How to complete this task: Transcribe word for word the part of the VGG-11 passage below that begins at the words "We needed to" and stops after "set of features.".

Passage shown:
== == ==
OK, phew! Now, we can use our same grid search helper function to extract features for our standardized images and get an accuracy score with our logistic regression in the following listing.

Listing 6.12 Using pretrained VGG-11 features

transformed_training_images, 
shuffled_training_labels, 
transformed_testing_images, 
shuffled_testing_labels = get_vgg_features(
    vgg_model.features)                     
 
print("VGG11(Imagenet) + LogReg
=====================")
advanced_grid_search(
    transformed_training_images,            
    shuffled_training_labels,               
    transformed_testing_images,             
    shuffled_testing_labels,                
    ml_pipeline, params
)

Extract features from the VGG-11 model.

We needed to reextract the training labels because the dataloader will shuffle the points around.

Our results are promising! A boost to nearly 70% accuracy (figure 6.11), simply by using a pretrained VGG-11 model as a feature extractor; that’s not too bad, but can we do better by fine-tuning VGG-11 to the CIFAR-10 dataset?

CH06_F11_Ozdemir

Figure 6.11 Using VGG-11’s feature extractor with logistic regression provided the best results yet! Note that we do see an increase in training time, due to the larger set of features.

6.4.2 Fine-tuning VGG-11

Our last section highlighted the power of transfer learning by using a pretrained VGG-11 model to vectorize images for our logistic regression pipeline. We did something in the last chapter, using BERT with text. Let’s go a step further and attempt to fine-tune VGG-11 on our specific dataset to see if we can achieve even better results. We will do this in three steps:

  1. Alter the classifier layer to output 10 values instead of the 1,000 in ImageNet to represent the 10 classes we wish to classify in our case study.
== == ==
Dataset content:
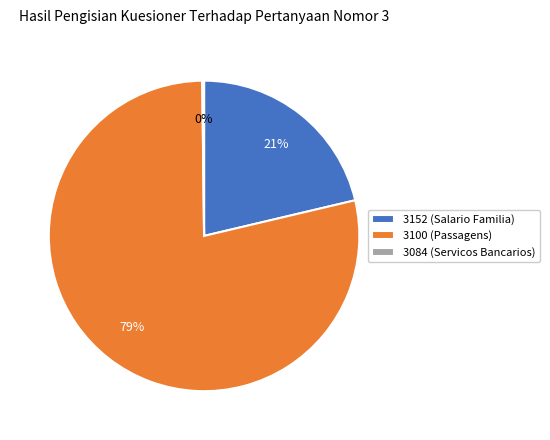

Which slice is the largest?

3100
== == ==
Your solution:
We needed to reextract the training labels because the dataloader will shuffle the points around.

Our results are promising! A boost to nearly 70% accuracy (figure 6.11), simply by using a pretrained VGG-11 model as a feature extractor; that’s not too bad, but can we do better by fine-tuning VGG-11 to the CIFAR-10 dataset?

CH06_F11_Ozdemir

Figure 6.11 Using VGG-11’s feature extractor with logistic regression provided the best results yet! Note that we do see an increase in training time, due to the larger set of features.